[Stored data]
◇ ◇ ◇ ◇

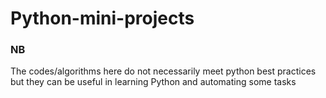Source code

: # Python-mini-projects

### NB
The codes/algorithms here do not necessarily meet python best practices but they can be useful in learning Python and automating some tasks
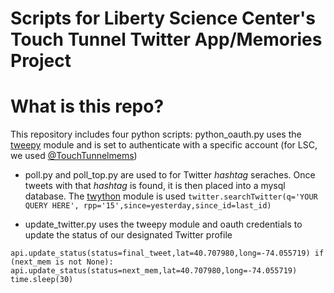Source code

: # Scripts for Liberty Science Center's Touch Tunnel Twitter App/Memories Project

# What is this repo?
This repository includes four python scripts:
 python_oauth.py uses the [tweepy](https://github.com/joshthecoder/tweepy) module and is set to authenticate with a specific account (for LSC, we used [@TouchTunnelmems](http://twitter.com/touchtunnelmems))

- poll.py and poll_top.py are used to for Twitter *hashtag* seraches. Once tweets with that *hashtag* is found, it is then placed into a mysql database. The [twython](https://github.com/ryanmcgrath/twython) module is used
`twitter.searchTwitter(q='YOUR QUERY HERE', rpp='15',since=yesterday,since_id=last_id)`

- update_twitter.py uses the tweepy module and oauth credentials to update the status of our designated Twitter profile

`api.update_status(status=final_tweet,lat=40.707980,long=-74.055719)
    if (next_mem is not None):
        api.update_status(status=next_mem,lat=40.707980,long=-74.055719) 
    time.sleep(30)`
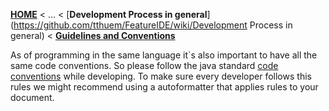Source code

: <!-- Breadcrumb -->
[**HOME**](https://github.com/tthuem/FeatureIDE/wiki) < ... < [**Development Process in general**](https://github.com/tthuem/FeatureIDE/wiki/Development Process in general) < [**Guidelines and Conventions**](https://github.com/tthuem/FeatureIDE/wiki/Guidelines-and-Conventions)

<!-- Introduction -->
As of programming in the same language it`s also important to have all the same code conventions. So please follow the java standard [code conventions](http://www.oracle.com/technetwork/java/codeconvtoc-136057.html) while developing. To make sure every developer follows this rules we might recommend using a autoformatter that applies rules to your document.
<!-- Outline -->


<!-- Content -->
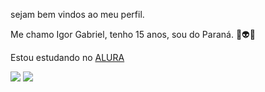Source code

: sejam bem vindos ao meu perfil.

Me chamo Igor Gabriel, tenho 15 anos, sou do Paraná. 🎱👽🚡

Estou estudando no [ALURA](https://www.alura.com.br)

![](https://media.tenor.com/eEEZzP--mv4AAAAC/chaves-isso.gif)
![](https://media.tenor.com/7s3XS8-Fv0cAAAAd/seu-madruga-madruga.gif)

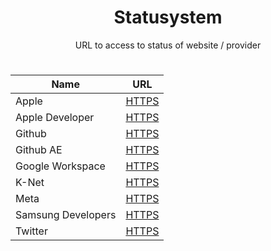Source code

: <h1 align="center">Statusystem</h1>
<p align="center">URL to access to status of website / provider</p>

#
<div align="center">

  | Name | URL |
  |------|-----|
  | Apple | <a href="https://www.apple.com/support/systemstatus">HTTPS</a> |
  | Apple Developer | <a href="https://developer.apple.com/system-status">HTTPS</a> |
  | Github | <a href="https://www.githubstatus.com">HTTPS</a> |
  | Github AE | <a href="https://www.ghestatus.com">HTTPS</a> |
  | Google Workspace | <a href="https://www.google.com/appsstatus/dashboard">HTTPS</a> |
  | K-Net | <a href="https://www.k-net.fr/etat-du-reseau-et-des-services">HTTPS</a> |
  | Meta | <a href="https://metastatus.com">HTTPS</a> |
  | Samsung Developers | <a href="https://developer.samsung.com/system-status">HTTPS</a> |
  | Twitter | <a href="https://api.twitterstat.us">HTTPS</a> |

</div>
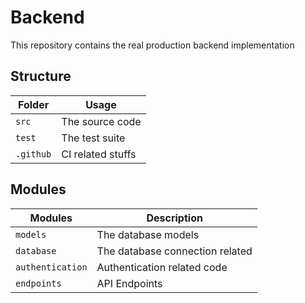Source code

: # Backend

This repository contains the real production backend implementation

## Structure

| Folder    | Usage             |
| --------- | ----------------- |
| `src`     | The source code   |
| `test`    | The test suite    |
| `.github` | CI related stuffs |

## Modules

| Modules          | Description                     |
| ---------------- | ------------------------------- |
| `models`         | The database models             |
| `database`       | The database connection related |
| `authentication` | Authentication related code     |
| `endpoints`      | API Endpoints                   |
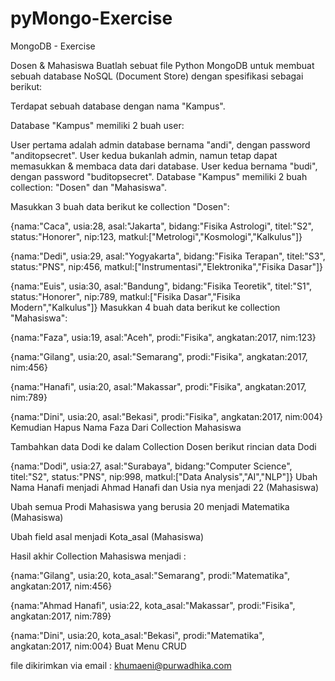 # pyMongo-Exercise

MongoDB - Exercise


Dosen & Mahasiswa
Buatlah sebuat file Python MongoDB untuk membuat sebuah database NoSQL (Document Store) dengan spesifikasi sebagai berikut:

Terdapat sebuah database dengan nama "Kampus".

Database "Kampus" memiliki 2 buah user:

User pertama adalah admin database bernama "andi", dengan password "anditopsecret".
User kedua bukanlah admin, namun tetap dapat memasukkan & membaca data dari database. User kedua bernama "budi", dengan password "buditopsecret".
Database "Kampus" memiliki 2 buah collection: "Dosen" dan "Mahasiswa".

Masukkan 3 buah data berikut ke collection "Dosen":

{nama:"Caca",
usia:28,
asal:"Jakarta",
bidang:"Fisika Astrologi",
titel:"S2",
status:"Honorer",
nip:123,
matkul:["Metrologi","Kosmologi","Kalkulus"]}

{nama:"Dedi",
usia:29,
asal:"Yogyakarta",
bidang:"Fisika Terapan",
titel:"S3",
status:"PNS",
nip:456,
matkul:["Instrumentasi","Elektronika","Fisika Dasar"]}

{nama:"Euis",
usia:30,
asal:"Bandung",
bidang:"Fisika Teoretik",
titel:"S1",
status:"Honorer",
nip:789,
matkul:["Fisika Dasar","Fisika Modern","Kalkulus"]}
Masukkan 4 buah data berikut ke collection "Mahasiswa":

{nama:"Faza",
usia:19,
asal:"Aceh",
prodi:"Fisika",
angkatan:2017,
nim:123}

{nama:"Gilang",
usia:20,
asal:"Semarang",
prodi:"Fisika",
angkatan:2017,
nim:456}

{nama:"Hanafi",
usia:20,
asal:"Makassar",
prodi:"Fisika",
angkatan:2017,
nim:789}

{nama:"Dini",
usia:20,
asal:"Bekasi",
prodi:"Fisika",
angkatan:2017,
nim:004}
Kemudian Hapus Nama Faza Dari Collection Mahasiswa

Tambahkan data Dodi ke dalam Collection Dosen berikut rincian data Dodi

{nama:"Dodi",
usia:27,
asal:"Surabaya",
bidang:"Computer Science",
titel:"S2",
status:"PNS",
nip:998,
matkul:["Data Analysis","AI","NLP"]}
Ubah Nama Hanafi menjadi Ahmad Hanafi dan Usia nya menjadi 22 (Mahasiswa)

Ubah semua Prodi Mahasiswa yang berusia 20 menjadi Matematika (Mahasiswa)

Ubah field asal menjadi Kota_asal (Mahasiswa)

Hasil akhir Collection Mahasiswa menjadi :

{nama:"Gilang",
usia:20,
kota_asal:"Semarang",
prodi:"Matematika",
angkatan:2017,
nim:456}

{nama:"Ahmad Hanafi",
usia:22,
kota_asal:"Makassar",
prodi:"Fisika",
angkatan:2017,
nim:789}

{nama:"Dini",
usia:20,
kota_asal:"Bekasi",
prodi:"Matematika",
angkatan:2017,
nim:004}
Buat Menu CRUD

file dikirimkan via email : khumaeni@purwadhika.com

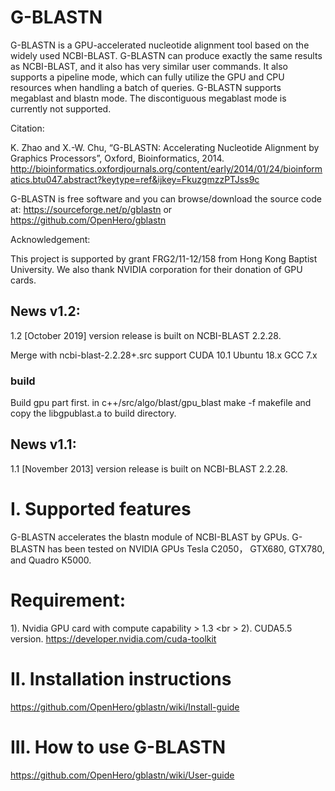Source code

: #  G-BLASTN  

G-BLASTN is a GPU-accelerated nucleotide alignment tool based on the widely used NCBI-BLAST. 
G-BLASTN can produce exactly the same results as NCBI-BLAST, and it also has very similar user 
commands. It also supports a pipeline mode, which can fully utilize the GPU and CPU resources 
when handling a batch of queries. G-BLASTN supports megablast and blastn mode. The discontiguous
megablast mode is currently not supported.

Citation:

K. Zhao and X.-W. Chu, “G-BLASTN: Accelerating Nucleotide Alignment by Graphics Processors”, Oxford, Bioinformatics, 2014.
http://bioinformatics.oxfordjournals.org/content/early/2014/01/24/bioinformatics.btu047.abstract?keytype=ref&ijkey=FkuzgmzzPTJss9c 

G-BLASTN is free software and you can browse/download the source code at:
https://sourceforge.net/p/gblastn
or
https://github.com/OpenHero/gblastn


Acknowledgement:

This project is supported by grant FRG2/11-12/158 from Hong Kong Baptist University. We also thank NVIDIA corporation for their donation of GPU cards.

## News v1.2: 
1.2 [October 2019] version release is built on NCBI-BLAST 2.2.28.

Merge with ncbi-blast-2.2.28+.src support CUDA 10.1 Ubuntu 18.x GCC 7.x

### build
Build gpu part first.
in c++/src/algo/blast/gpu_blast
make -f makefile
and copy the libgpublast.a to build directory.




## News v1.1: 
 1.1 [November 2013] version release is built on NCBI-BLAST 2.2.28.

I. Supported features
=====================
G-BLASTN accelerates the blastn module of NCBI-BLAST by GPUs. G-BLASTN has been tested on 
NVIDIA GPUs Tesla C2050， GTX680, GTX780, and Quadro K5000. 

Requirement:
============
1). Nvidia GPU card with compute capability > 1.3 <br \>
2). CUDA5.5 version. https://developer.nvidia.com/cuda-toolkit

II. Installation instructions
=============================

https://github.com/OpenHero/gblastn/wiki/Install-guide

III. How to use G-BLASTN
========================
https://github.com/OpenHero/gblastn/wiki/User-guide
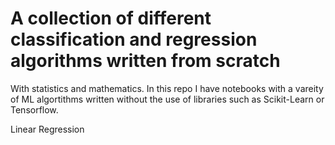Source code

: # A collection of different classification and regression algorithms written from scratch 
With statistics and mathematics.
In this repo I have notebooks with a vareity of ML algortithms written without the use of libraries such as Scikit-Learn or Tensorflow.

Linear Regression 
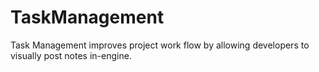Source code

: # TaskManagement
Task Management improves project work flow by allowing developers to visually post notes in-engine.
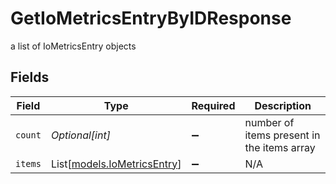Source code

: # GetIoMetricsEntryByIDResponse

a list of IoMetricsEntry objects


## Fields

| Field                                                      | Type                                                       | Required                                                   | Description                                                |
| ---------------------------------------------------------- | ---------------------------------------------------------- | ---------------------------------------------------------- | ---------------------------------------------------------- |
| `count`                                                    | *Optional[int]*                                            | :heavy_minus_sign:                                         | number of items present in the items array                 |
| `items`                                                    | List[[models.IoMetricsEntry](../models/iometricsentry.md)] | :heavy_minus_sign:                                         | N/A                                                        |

◇ ◇ ◇ ◇

• **TASK DIRECTIONS**
Reproduce the lines of the records word for word, beginning at the line that contains "ao meu perfil." and stopping after the line that contains "## Structure". Leave the pictures out of your copy.

• **TASK OUTPUT**
: sejam bem vindos ao meu perfil.

Me chamo Igor Gabriel, tenho 15 anos, sou do Paraná. 🎱👽🚡

Estou estudando no [ALURA](https://www.alura.com.br)

![](https://media.tenor.com/eEEZzP--mv4AAAAC/chaves-isso.gif)
![](https://media.tenor.com/7s3XS8-Fv0cAAAAd/seu-madruga-madruga.gif)

Source code

: <h1 align="center">Statusystem</h1>
<p align="center">URL to access to status of website / provider</p>

#
<div align="center">

  | Name | URL |
  |------|-----|
  | Apple | <a href="https://www.apple.com/support/systemstatus">HTTPS</a> |
  | Apple Developer | <a href="https://developer.apple.com/system-status">HTTPS</a> |
  | Github | <a href="https://www.githubstatus.com">HTTPS</a> |
  | Github AE | <a href="https://www.ghestatus.com">HTTPS</a> |
  | Google Workspace | <a href="https://www.google.com/appsstatus/dashboard">HTTPS</a> |
  | K-Net | <a href="https://www.k-net.fr/etat-du-reseau-et-des-services">HTTPS</a> |
  | Meta | <a href="https://metastatus.com">HTTPS</a> |
  | Samsung Developers | <a href="https://developer.samsung.com/system-status">HTTPS</a> |
  | Twitter | <a href="https://api.twitterstat.us">HTTPS</a> |

</div>
Source code

: # Backend

This repository contains the real production backend implementation

## Structure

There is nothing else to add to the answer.